Der sich zum Neckar öffnende Platz erzeugt gute Blickbeziehungen zum Wasser, jedoch scheint der bedeutende Umlenkpunkt zwischen Platz und zentraler Ost-West-Verbindung räumlich nicht zu funktionieren. Wichtige belebende Nutzungen wie beispielsweise die Mensa orientieren sich unvorteilhafter Weise nicht zu diesem Stadtraum. Ein zweiter großer – ebenfalls versiegelter Freiraum – öffnet sich nach Osten Richtung verkehrsbelastetem Europaplatz und ohne Bezug zum Wasser. Zusätzlich treffen hier Mensaaußenbereich und Anlieferung Restaurant unglücklich aufeinander.

Die gleichförmigen Baukörper des Rasters werden im Süden durch einen freien Baukörper sowie ein großformatiges L-förmiges Gebäude ergänzt, können jedoch keine Einheit bilden und stehen unvermittelt nebeneinander. Die Idee die nördlichen Baukörper über Brücken zu verbinden wird als innovative Idee gewürdigt.
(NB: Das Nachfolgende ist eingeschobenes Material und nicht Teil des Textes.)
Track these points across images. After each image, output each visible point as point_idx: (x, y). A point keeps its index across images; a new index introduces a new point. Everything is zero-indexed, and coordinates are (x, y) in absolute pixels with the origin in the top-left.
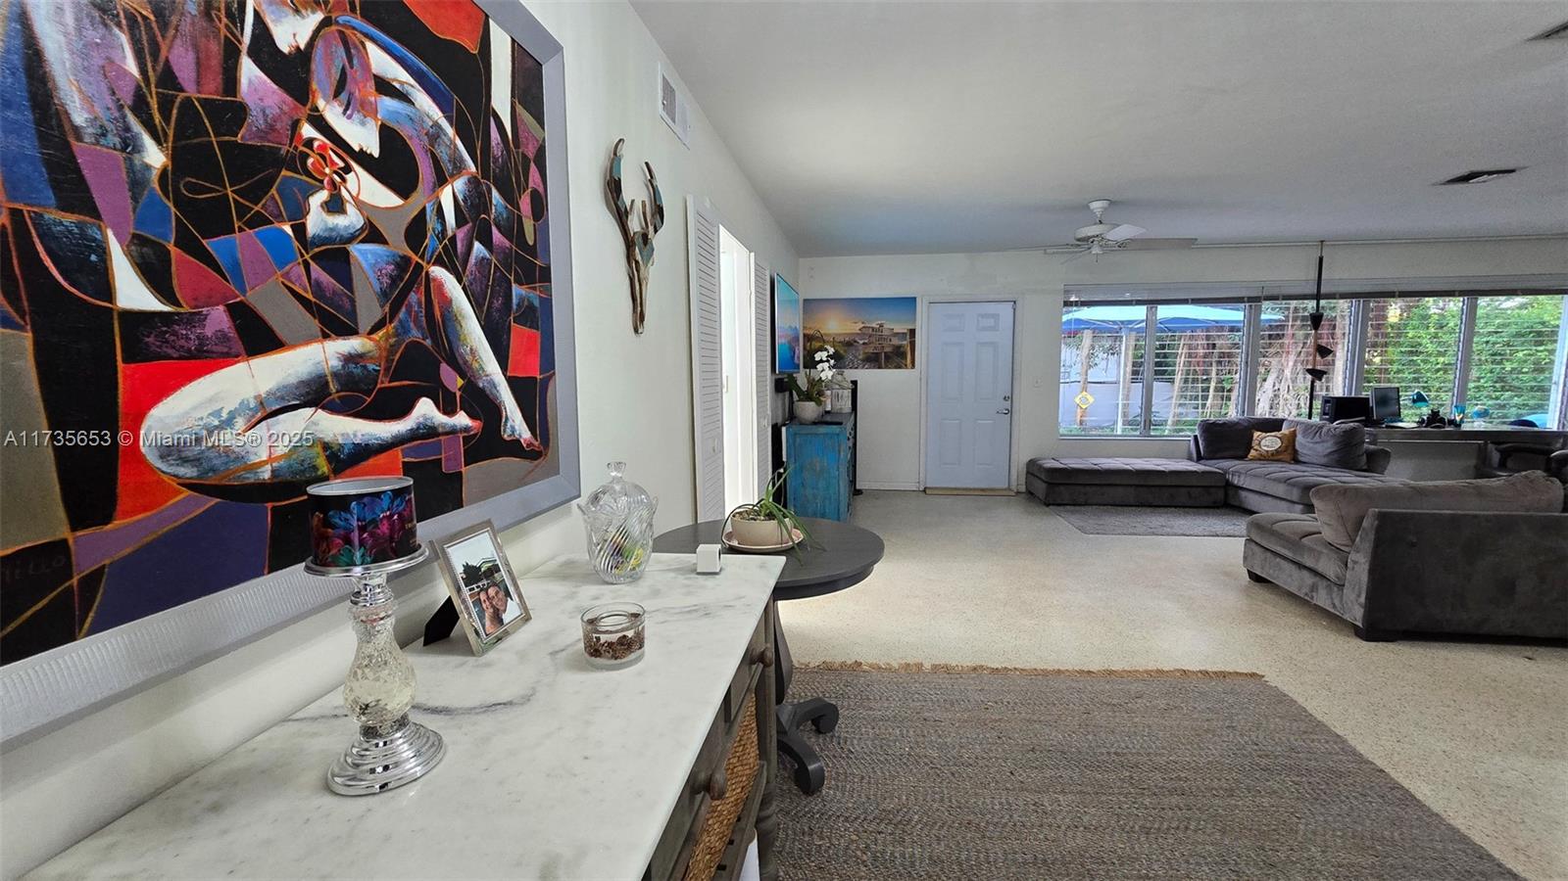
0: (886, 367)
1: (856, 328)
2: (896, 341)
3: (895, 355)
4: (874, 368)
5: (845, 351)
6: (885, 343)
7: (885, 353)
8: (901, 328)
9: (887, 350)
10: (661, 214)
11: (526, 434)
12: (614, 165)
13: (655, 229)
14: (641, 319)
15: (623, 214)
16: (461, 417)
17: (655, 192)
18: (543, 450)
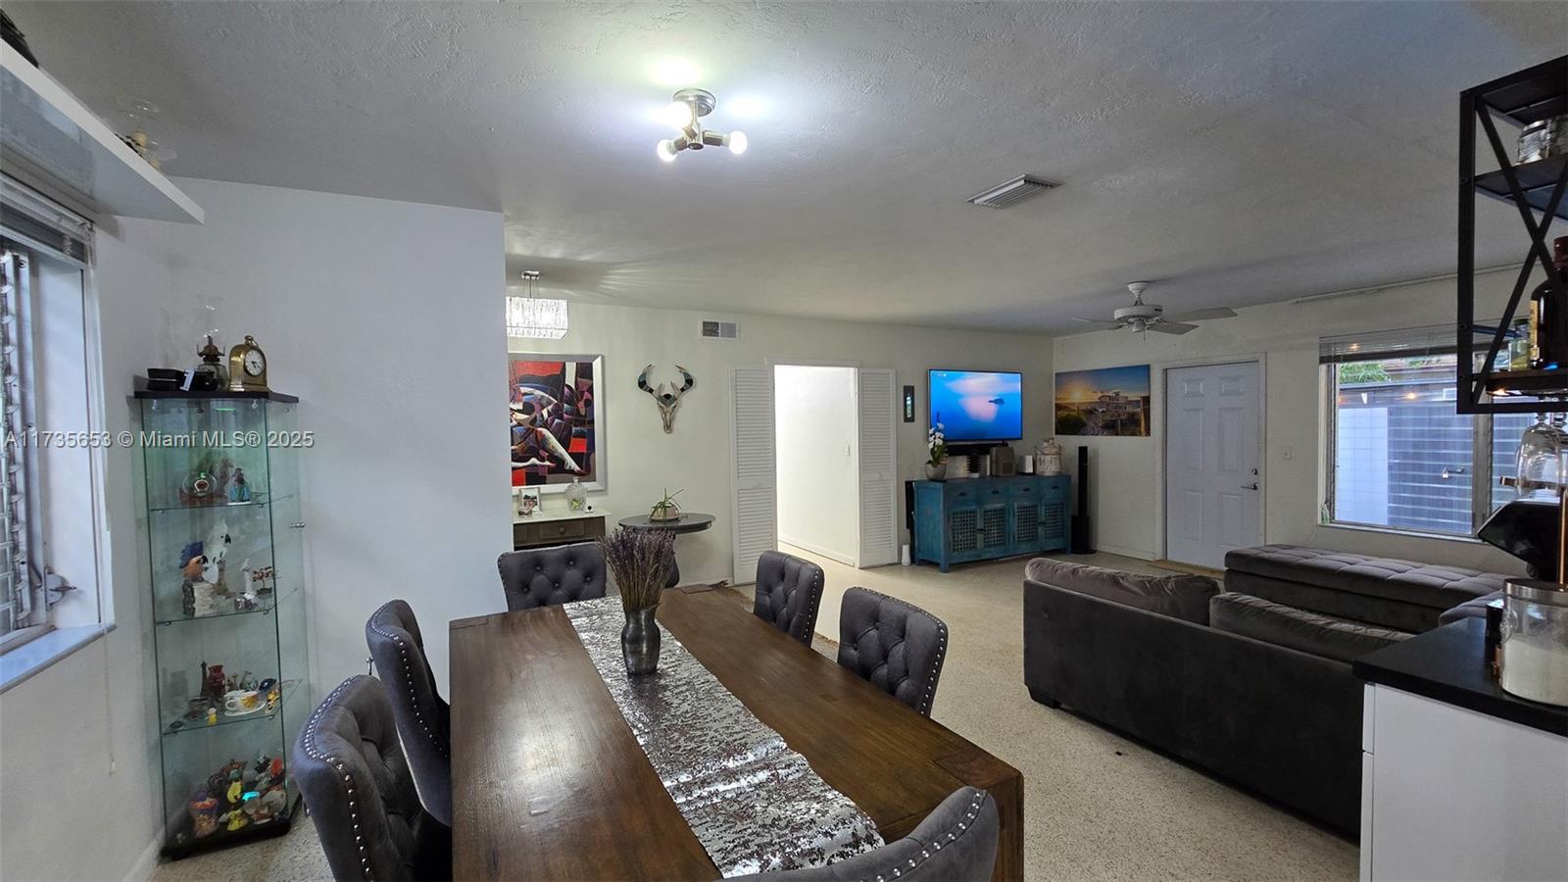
0: (1123, 434)
1: (1096, 397)
2: (1130, 409)
3: (1129, 422)
4: (1111, 435)
5: (1087, 419)
6: (1121, 411)
7: (1121, 421)
8: (1134, 396)
9: (1123, 417)
10: (689, 382)
11: (577, 468)
12: (644, 375)
13: (683, 390)
14: (668, 427)
15: (651, 391)
16: (547, 463)
17: (685, 373)
18: (585, 472)
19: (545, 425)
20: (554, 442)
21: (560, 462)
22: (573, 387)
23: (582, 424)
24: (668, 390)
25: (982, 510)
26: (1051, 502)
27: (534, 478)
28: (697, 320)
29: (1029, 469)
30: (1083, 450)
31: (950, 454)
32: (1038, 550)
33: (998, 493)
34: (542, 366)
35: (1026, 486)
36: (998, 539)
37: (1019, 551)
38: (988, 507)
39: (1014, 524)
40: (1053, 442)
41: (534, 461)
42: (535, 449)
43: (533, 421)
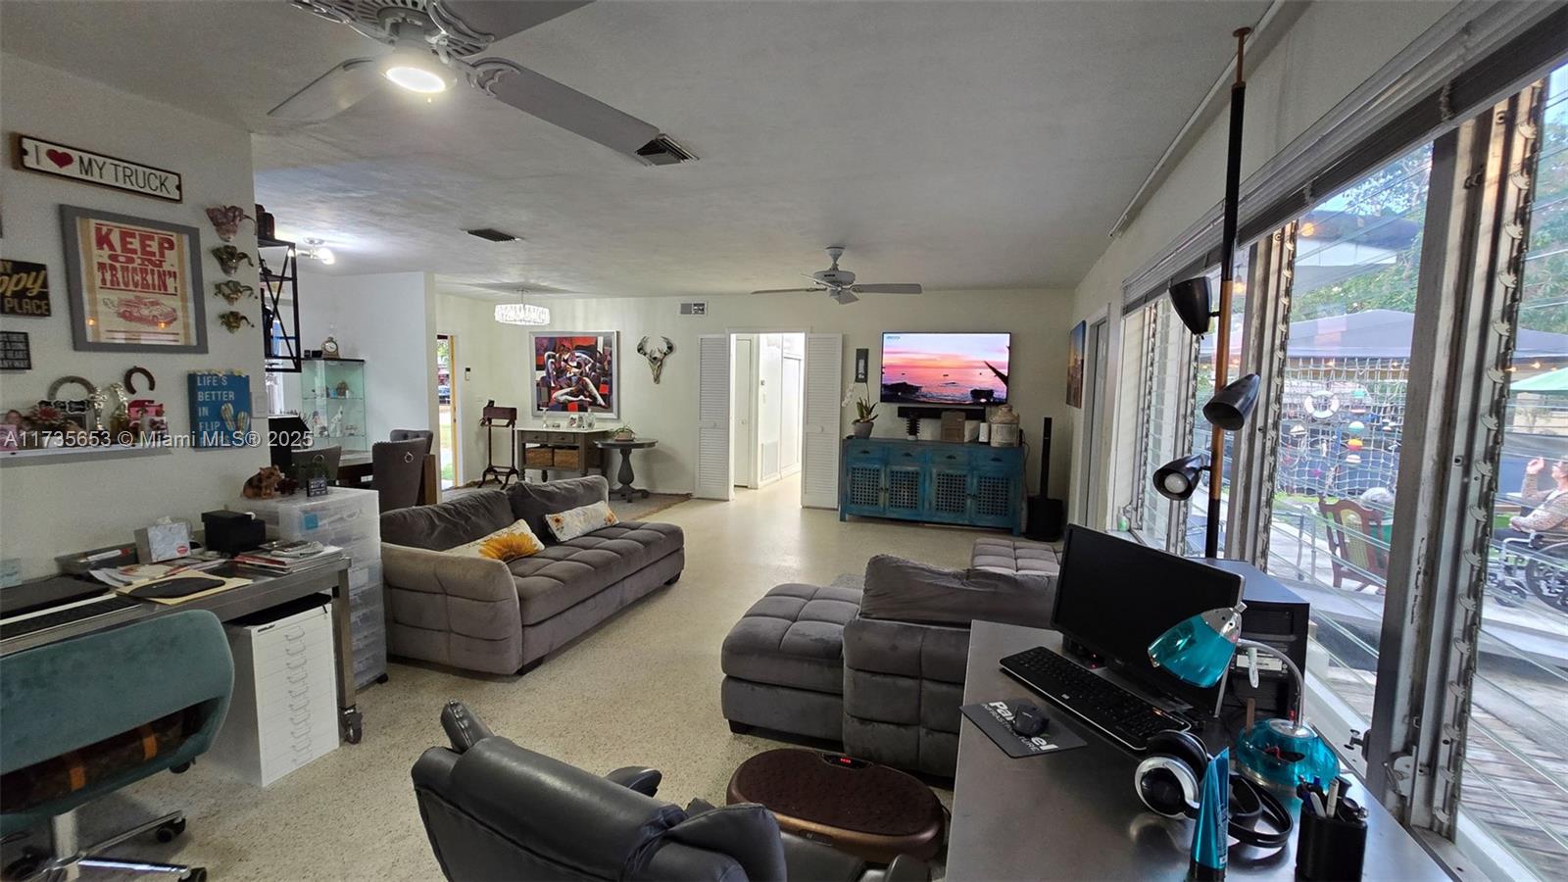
10: (670, 348)
11: (603, 404)
12: (640, 344)
13: (665, 354)
14: (657, 379)
15: (645, 354)
16: (588, 399)
17: (668, 343)
18: (608, 407)
19: (587, 376)
20: (591, 386)
21: (594, 398)
22: (602, 352)
23: (606, 376)
24: (658, 355)
25: (888, 470)
26: (988, 475)
27: (582, 408)
28: (677, 303)
29: (983, 438)
30: (1048, 422)
31: (899, 416)
32: (966, 522)
33: (910, 455)
34: (585, 339)
35: (951, 453)
36: (910, 501)
37: (935, 519)
38: (896, 468)
39: (930, 490)
40: (1010, 410)
41: (582, 397)
42: (582, 390)
43: (581, 374)
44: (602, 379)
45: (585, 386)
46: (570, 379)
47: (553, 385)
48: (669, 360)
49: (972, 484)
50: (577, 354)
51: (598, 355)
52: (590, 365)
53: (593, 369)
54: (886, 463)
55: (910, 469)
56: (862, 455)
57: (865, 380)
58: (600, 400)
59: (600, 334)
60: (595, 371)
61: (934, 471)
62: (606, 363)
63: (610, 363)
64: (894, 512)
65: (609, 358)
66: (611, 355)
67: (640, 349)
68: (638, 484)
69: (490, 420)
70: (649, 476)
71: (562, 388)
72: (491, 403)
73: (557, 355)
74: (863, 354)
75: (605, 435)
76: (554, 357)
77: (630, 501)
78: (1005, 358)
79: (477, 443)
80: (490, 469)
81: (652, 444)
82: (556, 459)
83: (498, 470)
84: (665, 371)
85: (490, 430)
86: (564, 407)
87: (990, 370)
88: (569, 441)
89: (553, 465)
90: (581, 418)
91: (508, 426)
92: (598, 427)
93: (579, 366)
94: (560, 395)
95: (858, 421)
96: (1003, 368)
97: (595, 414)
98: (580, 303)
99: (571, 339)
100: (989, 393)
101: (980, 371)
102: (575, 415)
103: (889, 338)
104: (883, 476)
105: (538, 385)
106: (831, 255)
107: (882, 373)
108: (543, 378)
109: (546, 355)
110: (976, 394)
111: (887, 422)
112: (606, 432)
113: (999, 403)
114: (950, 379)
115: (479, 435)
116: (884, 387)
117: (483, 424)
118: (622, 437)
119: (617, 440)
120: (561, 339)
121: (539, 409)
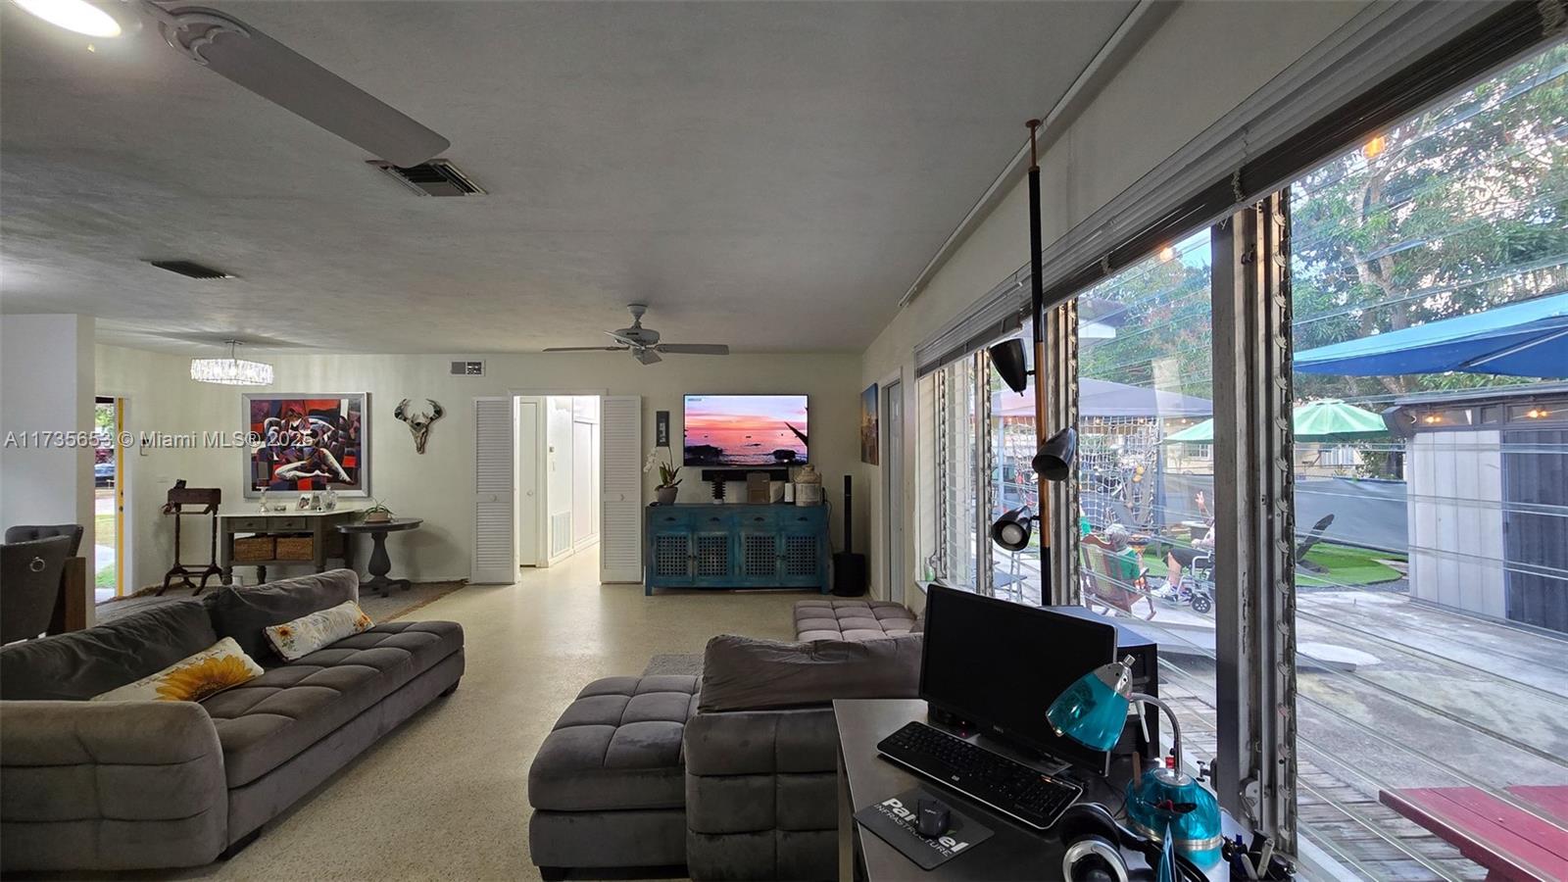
2: (873, 434)
5: (866, 444)
6: (872, 437)
7: (872, 447)
8: (873, 419)
9: (873, 444)
10: (439, 412)
11: (348, 479)
12: (399, 408)
13: (432, 419)
14: (421, 448)
15: (405, 420)
16: (327, 474)
17: (436, 406)
18: (355, 483)
19: (326, 446)
20: (332, 459)
21: (336, 473)
22: (346, 417)
23: (352, 446)
24: (422, 420)
25: (695, 537)
26: (797, 535)
27: (317, 485)
28: (447, 363)
29: (788, 498)
30: (848, 479)
31: (704, 479)
32: (777, 585)
33: (718, 520)
34: (323, 402)
35: (758, 515)
36: (719, 568)
37: (747, 584)
38: (703, 534)
39: (740, 555)
40: (813, 469)
41: (317, 472)
42: (319, 462)
43: (317, 444)
44: (346, 449)
45: (323, 459)
46: (301, 450)
47: (276, 458)
48: (436, 426)
49: (781, 545)
50: (311, 420)
51: (341, 420)
52: (329, 433)
53: (332, 438)
54: (693, 529)
55: (719, 533)
56: (667, 523)
57: (667, 444)
58: (344, 475)
59: (345, 396)
60: (337, 441)
61: (743, 535)
62: (352, 431)
63: (358, 430)
64: (703, 580)
65: (356, 424)
66: (359, 420)
67: (399, 413)
68: (396, 573)
69: (178, 506)
70: (410, 562)
71: (289, 462)
72: (181, 484)
73: (283, 421)
74: (663, 417)
75: (350, 516)
76: (278, 424)
77: (385, 595)
78: (803, 419)
79: (156, 535)
80: (178, 570)
81: (415, 525)
82: (279, 550)
83: (189, 570)
84: (432, 440)
85: (178, 519)
86: (293, 485)
87: (791, 431)
88: (300, 527)
89: (275, 558)
90: (316, 498)
91: (206, 512)
92: (340, 508)
93: (314, 434)
94: (286, 470)
95: (661, 487)
96: (803, 429)
97: (336, 492)
98: (316, 360)
99: (303, 403)
100: (790, 454)
101: (782, 432)
102: (308, 495)
103: (690, 400)
104: (690, 543)
105: (254, 458)
106: (632, 312)
107: (685, 436)
108: (261, 450)
109: (267, 421)
110: (779, 454)
111: (692, 487)
112: (353, 512)
113: (801, 463)
114: (753, 440)
115: (159, 528)
116: (687, 450)
117: (167, 512)
118: (374, 518)
119: (367, 523)
120: (289, 402)
121: (254, 489)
In der Anordnung (keine Vernetzung der Dachflächen) sowie in ihrer Breite (Verschattung) kann dieser Vorschlag jedoch nicht überzeugen.

Insgesamt wird die konsequente Haltung der Arbeit positiv gewertet, kann aber in diversen prägenden und entwurfsrelevanten Punkten nicht überzeugen.